-- Source extract --
◆ ◆ ◆ ◆ ◆
West Linn Tidings article


Seekers of Solace
In a world of distractions, West Linn residents Solihin and Alicia Thom radiate calmness, proving that underneath deadlines, cell phones and static, one’s life actually has meaning. Their sense of peacefulness is reflected in their book “Being Human,” which is gaining recognition worldwide. In the book, the Thoms do more than explain their ideals for achieving true harmony in life; they become supportive friends. Completing each other’s sentences, the duo says it values their four children, nearly 28-year marriage, and the ability to help others explore the inner forces that make each individual important. On a recent warm and breezy afternoon, the husband and wife team relax on their Tualatin River property, reflecting on their world travels and current book tour. “People from all kinds of different backgrounds have read it,” Alicia, 49, says about “Being Human,” the couple’s first book. “Some people read a little bit each day. It is fascinating hearing the different ways people have read it and what happens to them when they read it. Questions are answered. People read a particular section and have an experience with it.”
◆ ◆ ◆ ◆ ◆
-- Stored entries --

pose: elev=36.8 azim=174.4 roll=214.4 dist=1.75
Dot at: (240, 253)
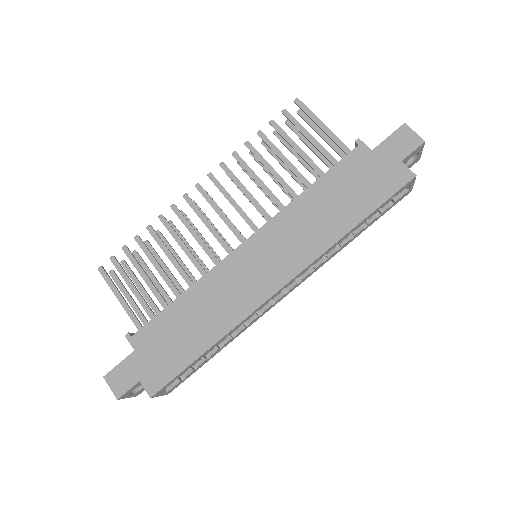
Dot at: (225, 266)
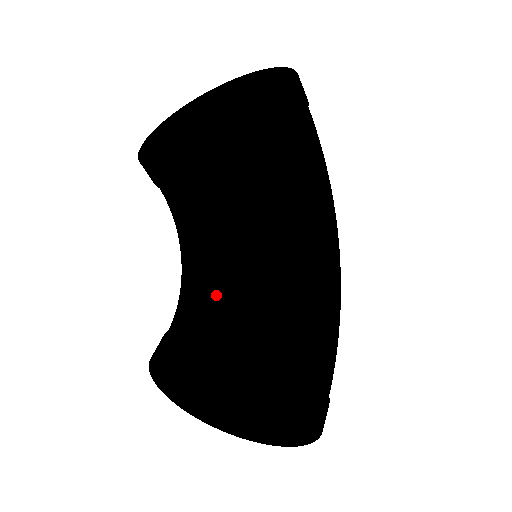
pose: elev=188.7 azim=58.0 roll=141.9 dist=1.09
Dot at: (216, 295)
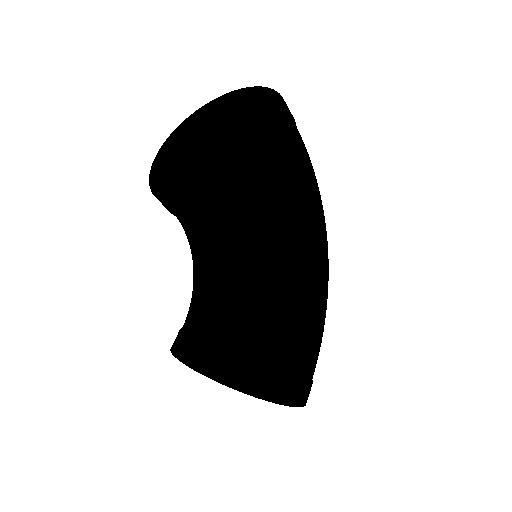
Dot at: (220, 304)
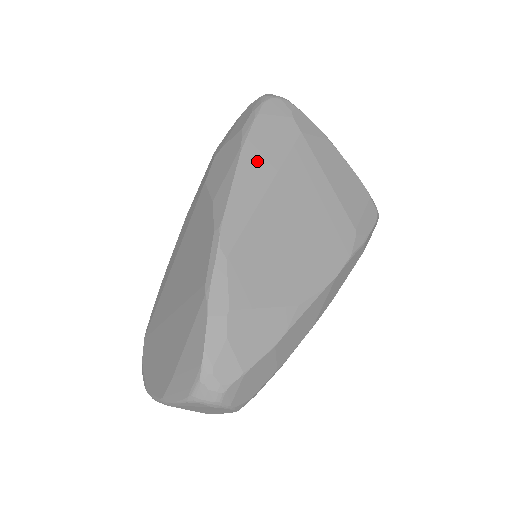
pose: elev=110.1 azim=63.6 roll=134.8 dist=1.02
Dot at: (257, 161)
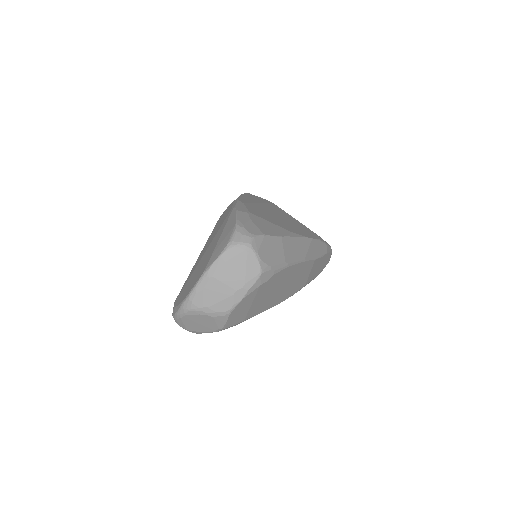
Dot at: (252, 198)
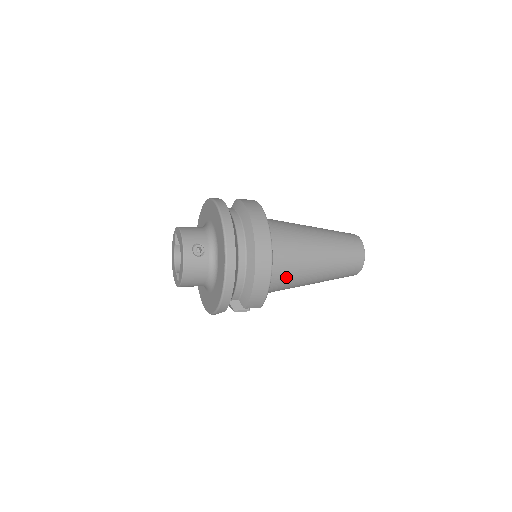
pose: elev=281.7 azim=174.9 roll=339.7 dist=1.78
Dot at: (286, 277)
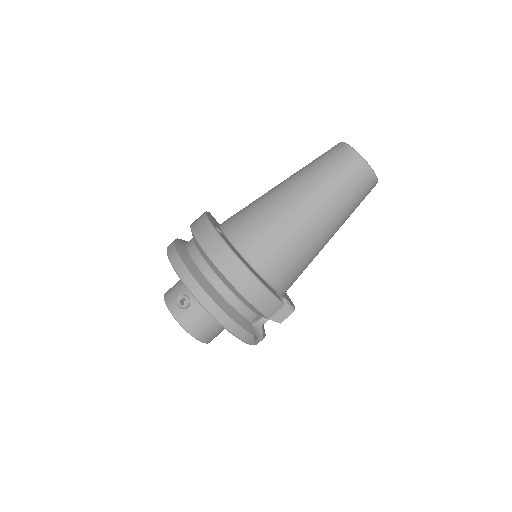
Dot at: (284, 255)
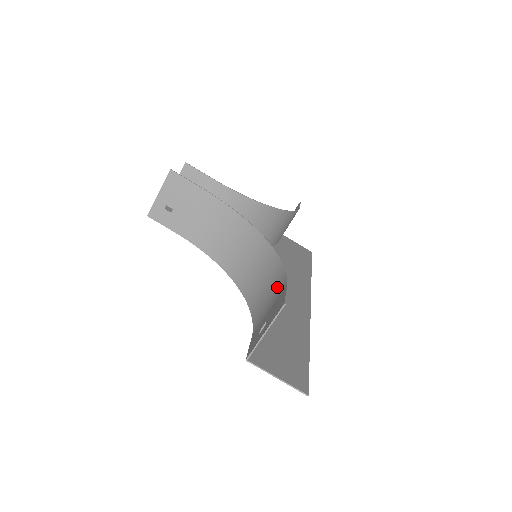
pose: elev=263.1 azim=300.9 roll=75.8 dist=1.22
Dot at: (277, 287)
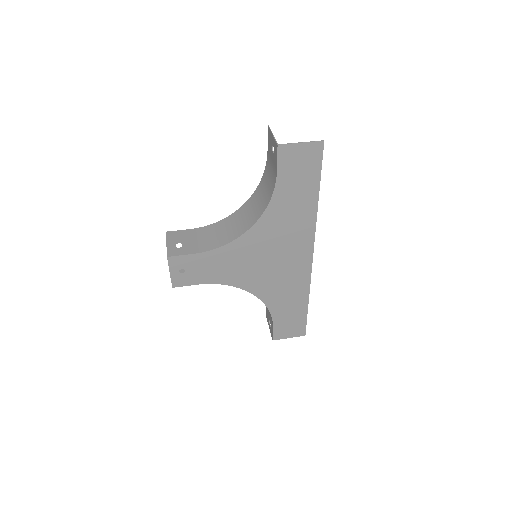
Dot at: (268, 170)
◆ ◆ ◆ ◆ ◆
-- What is asked --
(1) According to the article about the Thoms, what three things does the couple say it values?
(2) Could you extend the article about the Thoms, picking up right after its last sentence?
The listing has no connection to the article about the Thoms.

-- Final answers --
(1) Their four children, their nearly 28-year marriage, and the ability to help others explore the inner forces that make each individual important.

(2)
For the past 15 years, the Thoms have been hosting workshops for people of varying ages, nationalities, and spiritual paths. The couple are the co-founders of Ad Humanitas, an organization whose mission is to further humanity within each individual as members of a single global human community. The Thoms help people understand and make sense of the forces in one’s own life. According to “Being Human,” understanding and acknowledging the life forces (elements that exist within and around us that shape who we are) along with the acknowledgement of a divine force, will help individuals better understand themselves. Both Solihin and Alicia are Subud members, a worldwide spiritual community of people who believe in the possibility of being in touch with one’s true self and humanity through surrender to God. Subud embraces all religions, races and cultures. “God is produced or presented (in) so many nations or cultures or races. We need to see the homogeneity of man,” said Solihin, 54, a retired osteopath. “Looking at what unites us rather than what divides us whether it’s a personal level or a humanitarian level, you actually have everything you need,” said Alicia. “In this culture we’re so geared up to go outside ourselves instead of recognizing the resources we contain ourselves.”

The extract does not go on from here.